Extracted text
((

They didn't have a purge of their own, but since the Legion is so self-destructive, they killed each other with nothing to stop them. When looking back at ADB NL-stuff, they could kill each other just for looking at each other in a wrong way.


----------



## Child-of-the-Emperor (Feb 22, 2009)

forkmaster said:


> A loyalist NL I found intriguing, but to make him just another of Garro and his Merry Men. But it's nice that he was allowed to live as most characters are unfortunately killed off before they get some proper development. But did Sevatar have any proper good reason for exiling him?




It is stated that they maintain a mutual hatred of one another. Zharost admits that the remaining Terran contingent are "an ill-favoured and withering remnant". After goading him, Zharost also psychically attacked Sevatar, who then subsequently exiles him.
 



Lord of the Night said:


> Good info from CotE, but Massacre also mentions the differing philosophies of the Terran and Nostraman Night Lords.

))

Your tasks
[A] Name every character from the fiction that is mentioned by name in the forum thread about the Night Lords.
[B] Continue the forum thread about the Night Lords from the point where it stops.

Dataset extract
((

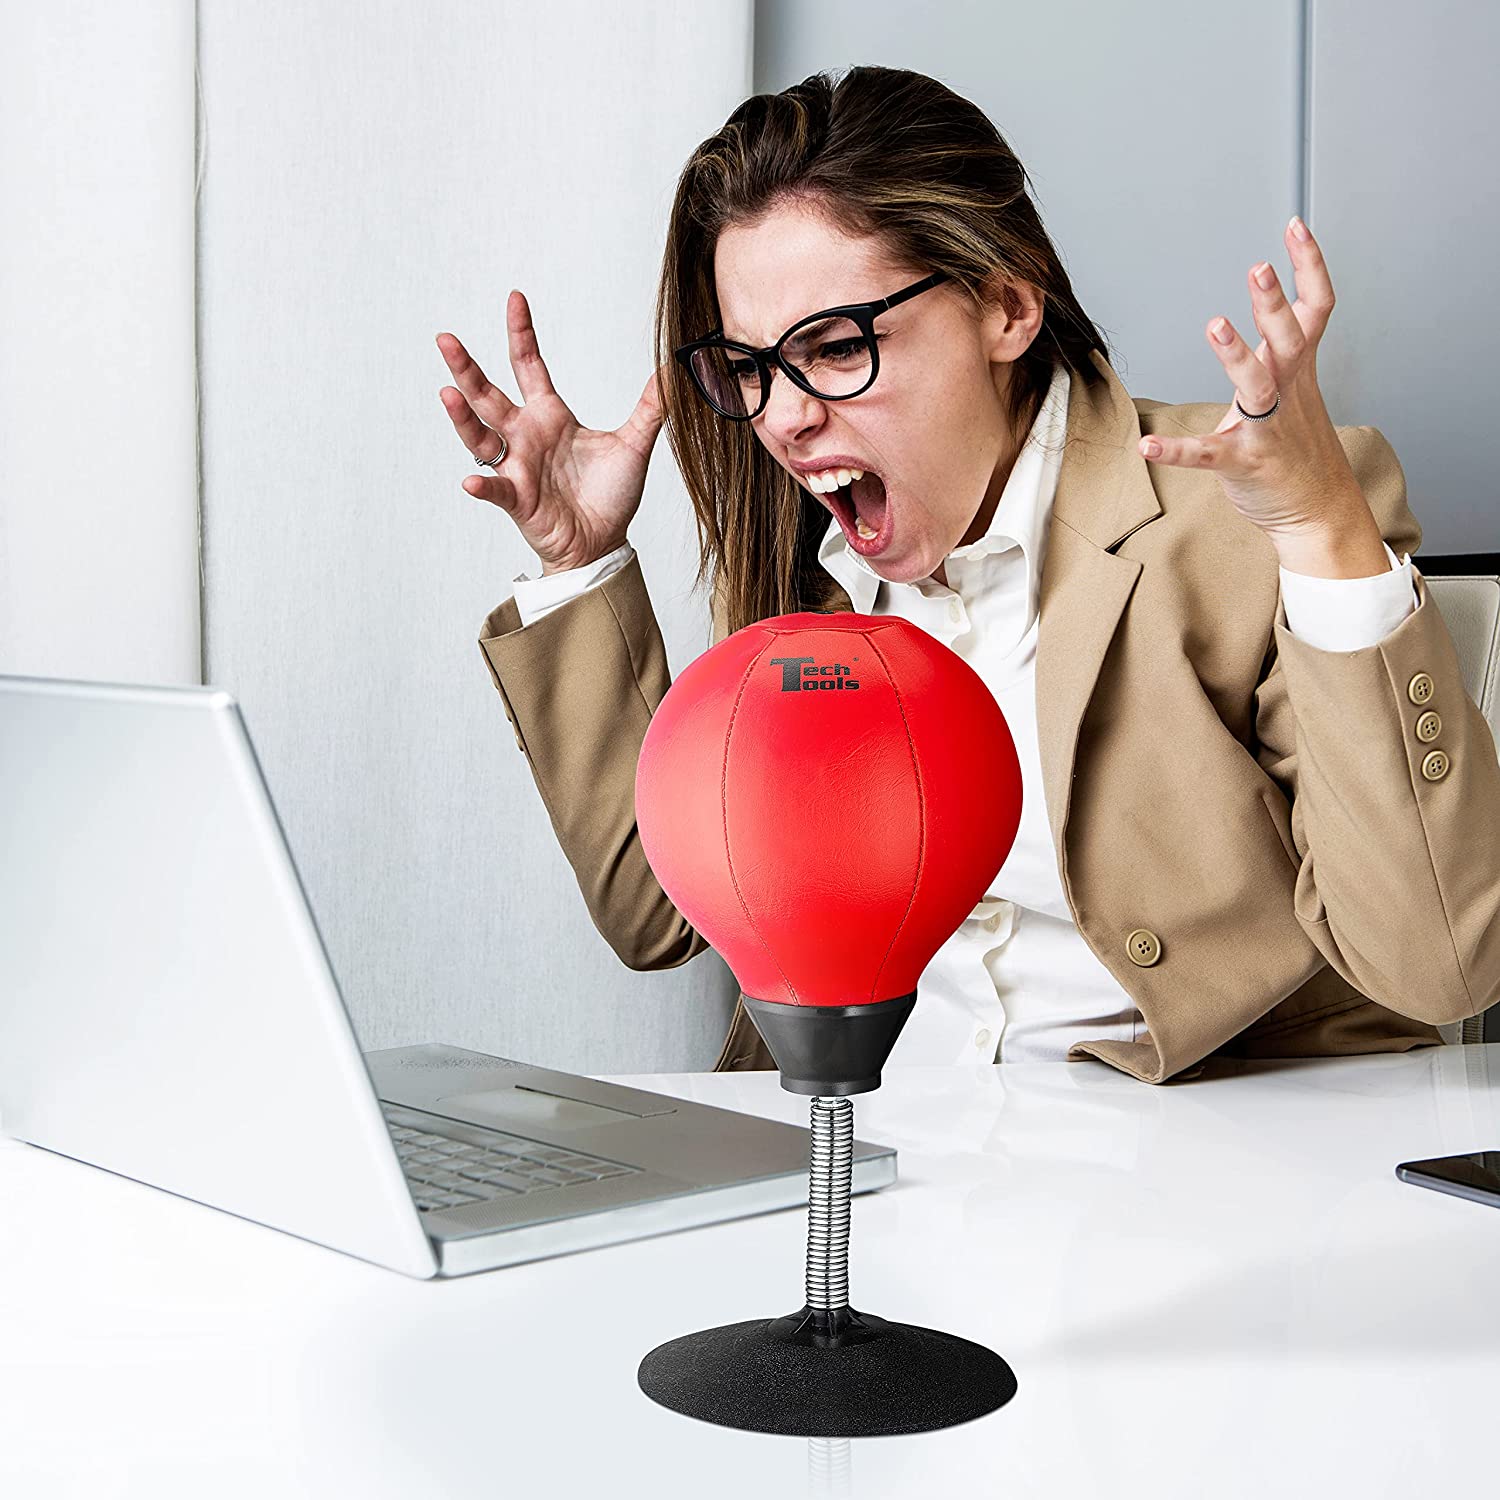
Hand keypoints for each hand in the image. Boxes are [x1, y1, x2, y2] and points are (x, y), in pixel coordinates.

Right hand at [437, 289, 665, 571]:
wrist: (602, 542)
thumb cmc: (609, 497)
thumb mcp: (634, 445)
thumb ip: (649, 408)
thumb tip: (672, 373)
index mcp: (550, 415)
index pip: (529, 365)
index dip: (521, 333)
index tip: (515, 298)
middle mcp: (526, 435)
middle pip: (488, 394)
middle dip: (466, 368)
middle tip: (445, 339)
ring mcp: (517, 466)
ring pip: (480, 435)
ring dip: (462, 417)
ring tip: (447, 393)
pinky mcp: (517, 499)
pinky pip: (495, 488)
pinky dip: (484, 484)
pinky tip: (473, 480)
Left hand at [1136, 217, 1377, 546]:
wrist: (1317, 508)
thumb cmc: (1297, 446)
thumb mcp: (1295, 389)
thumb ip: (1279, 352)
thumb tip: (1270, 315)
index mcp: (1297, 370)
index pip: (1315, 308)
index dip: (1310, 266)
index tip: (1295, 227)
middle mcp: (1288, 392)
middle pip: (1290, 339)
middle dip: (1275, 304)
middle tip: (1259, 268)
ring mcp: (1267, 428)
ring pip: (1257, 387)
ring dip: (1237, 356)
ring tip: (1215, 324)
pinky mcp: (1244, 462)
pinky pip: (1207, 454)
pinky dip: (1177, 450)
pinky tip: (1146, 445)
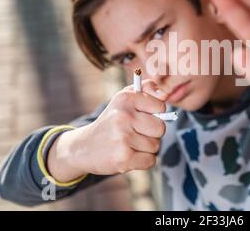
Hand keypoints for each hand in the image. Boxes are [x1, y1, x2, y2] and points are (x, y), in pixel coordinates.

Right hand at [47, 80, 167, 181]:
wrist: (84, 147)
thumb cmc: (112, 121)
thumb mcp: (125, 99)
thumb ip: (147, 89)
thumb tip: (165, 95)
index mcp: (125, 99)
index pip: (160, 106)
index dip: (155, 113)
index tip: (143, 116)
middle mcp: (123, 117)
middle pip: (160, 128)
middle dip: (152, 133)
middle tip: (136, 133)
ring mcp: (123, 138)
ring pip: (155, 146)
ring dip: (146, 148)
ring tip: (129, 144)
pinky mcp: (123, 159)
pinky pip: (151, 161)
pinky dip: (143, 161)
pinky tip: (129, 155)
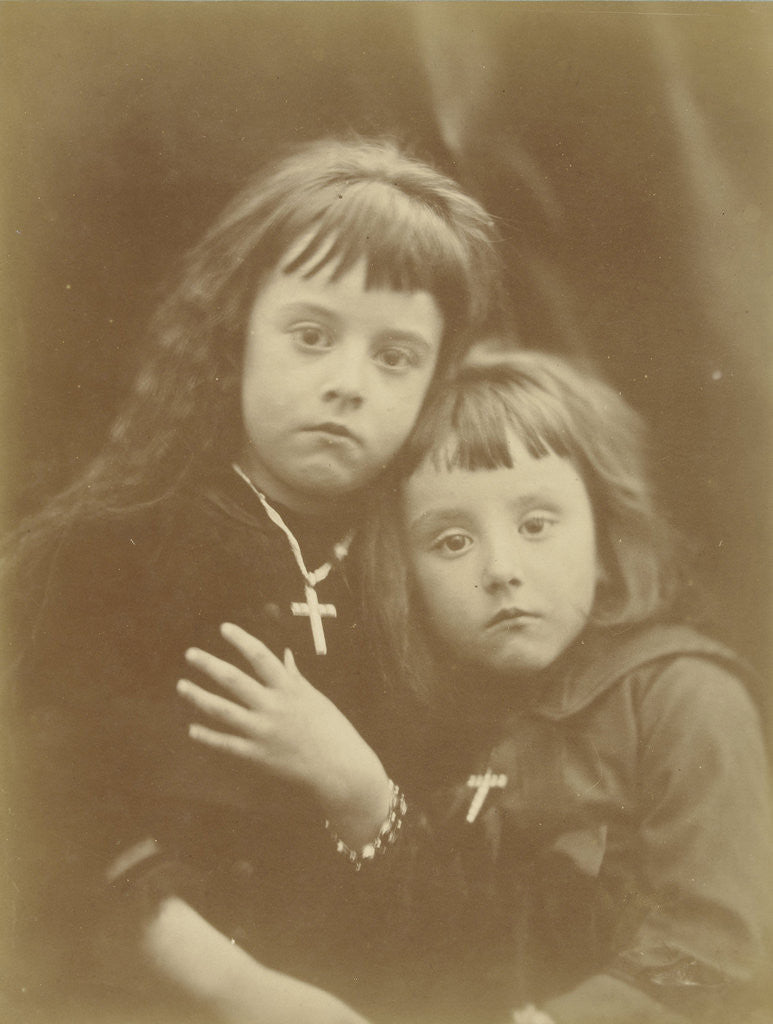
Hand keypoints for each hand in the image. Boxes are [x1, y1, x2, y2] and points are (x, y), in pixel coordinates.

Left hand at [177, 623, 390, 845]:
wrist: (341, 769)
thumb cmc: (333, 730)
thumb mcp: (316, 698)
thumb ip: (295, 677)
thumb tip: (285, 655)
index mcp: (290, 688)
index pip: (261, 656)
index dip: (241, 640)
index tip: (224, 627)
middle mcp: (273, 707)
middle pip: (234, 680)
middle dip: (209, 664)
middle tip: (190, 653)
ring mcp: (263, 732)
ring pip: (222, 710)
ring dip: (199, 696)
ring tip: (182, 685)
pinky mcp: (257, 756)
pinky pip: (226, 744)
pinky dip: (207, 736)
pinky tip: (192, 729)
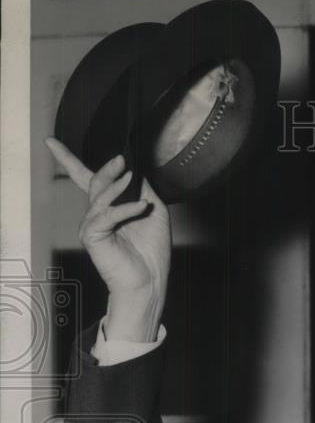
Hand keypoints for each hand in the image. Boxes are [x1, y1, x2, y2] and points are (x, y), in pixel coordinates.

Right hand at [45, 137, 171, 341]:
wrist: (150, 281)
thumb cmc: (152, 251)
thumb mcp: (155, 213)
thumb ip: (144, 190)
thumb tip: (137, 170)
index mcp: (108, 207)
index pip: (86, 179)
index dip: (68, 159)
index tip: (50, 141)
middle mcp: (96, 214)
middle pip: (93, 182)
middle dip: (106, 168)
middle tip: (122, 159)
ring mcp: (92, 225)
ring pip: (99, 196)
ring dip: (117, 185)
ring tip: (132, 178)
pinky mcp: (92, 236)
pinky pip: (108, 215)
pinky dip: (126, 208)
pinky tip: (141, 205)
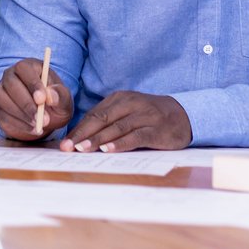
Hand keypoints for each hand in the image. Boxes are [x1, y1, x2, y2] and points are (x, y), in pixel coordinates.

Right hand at [0, 57, 71, 140]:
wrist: (46, 119)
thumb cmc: (55, 103)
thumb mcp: (64, 99)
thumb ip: (60, 95)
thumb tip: (51, 95)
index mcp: (28, 66)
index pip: (24, 69)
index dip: (32, 84)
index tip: (42, 99)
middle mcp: (10, 75)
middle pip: (11, 84)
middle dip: (26, 103)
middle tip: (41, 118)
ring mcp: (1, 91)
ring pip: (2, 98)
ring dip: (21, 114)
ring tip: (39, 124)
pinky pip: (2, 114)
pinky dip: (18, 124)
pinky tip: (33, 129)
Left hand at [60, 91, 190, 152]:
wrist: (184, 115)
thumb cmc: (149, 117)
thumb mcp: (128, 113)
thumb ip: (108, 122)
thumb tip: (80, 138)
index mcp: (120, 98)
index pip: (94, 114)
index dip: (78, 129)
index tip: (64, 144)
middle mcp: (131, 103)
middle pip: (102, 119)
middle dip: (83, 134)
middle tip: (68, 148)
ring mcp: (145, 115)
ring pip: (117, 127)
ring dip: (98, 139)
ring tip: (83, 150)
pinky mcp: (156, 129)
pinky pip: (136, 136)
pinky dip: (121, 143)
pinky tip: (109, 150)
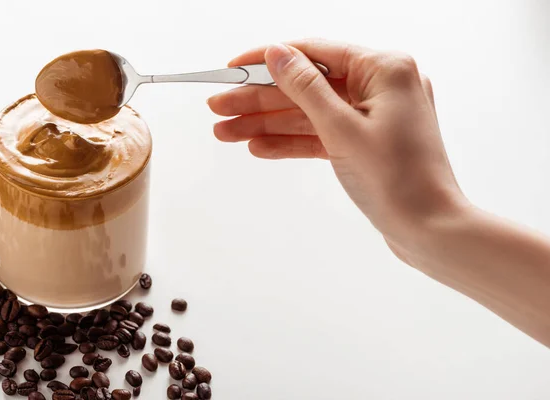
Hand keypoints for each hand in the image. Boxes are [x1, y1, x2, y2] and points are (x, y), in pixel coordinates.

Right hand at [208, 39, 469, 254]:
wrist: (428, 230)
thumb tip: (278, 54)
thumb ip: (305, 88)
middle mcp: (380, 86)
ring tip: (226, 133)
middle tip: (219, 108)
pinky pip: (322, 135)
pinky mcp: (366, 142)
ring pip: (309, 113)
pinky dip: (292, 142)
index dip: (267, 60)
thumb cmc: (398, 180)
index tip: (232, 67)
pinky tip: (258, 146)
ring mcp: (373, 116)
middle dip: (259, 100)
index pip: (312, 53)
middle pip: (306, 86)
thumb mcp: (342, 129)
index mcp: (384, 69)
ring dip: (268, 124)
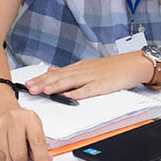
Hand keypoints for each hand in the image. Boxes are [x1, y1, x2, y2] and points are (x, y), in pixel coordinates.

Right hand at [0, 102, 50, 160]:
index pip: (38, 143)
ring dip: (9, 158)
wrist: (0, 108)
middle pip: (19, 155)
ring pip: (5, 157)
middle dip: (21, 159)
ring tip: (9, 146)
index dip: (40, 160)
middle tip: (20, 150)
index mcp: (30, 119)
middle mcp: (15, 119)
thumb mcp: (33, 128)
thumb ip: (40, 145)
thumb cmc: (19, 120)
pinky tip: (0, 146)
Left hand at [25, 53, 150, 99]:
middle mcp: (83, 71)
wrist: (133, 64)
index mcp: (79, 68)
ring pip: (71, 82)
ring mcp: (93, 77)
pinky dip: (78, 93)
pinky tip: (69, 96)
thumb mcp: (87, 66)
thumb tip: (51, 70)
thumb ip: (68, 70)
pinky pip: (89, 89)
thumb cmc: (111, 67)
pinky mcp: (103, 85)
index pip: (56, 73)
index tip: (27, 84)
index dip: (41, 79)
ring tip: (43, 91)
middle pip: (60, 77)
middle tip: (29, 88)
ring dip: (56, 86)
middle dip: (43, 83)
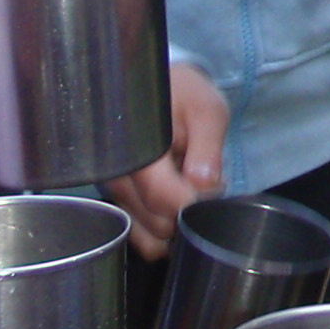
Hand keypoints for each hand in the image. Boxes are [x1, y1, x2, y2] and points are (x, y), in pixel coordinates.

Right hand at [106, 62, 229, 258]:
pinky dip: (164, 230)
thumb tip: (202, 185)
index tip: (215, 185)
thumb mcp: (206, 109)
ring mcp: (115, 194)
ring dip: (177, 218)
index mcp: (135, 149)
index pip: (161, 196)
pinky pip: (142, 239)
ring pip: (150, 235)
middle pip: (158, 220)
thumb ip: (207, 147)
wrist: (154, 89)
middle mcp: (117, 176)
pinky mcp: (119, 205)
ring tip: (187, 184)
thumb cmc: (183, 96)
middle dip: (190, 207)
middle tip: (203, 176)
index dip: (195, 200)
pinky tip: (175, 199)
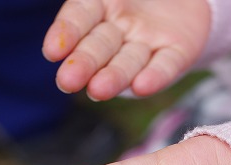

))

Answers by item
[A] Garro, Sevatar, Zharost

[B]
> 
> The Nostramans of course were gangsters, or at least the second generation of them were. Murderers, thieves, traitors and rapists; they perverted the ideal of the VIIIth Legion by bringing their lust for blood and torture into the mix. The Night Lords did bad things for a greater ideal, they used fear as a weapon to force recalcitrant peoples into submission, so that the Imperium wouldn't have to waste lives by putting down endless rebellions. We know that the Emperor approved of such things as he remarked on Nostramo when he saw it as _"A model of compliance."_ I'm sure the Emperor would prefer his people were happy, but ultimately he could accept the Night Lords method so long as it produced results and they knew where the line was. The Nostramans didn't care about the line or the mission, they cared only about indulging wherever they could. Spreading fear became their goal, rather than the end result of that fear.
> 
> ...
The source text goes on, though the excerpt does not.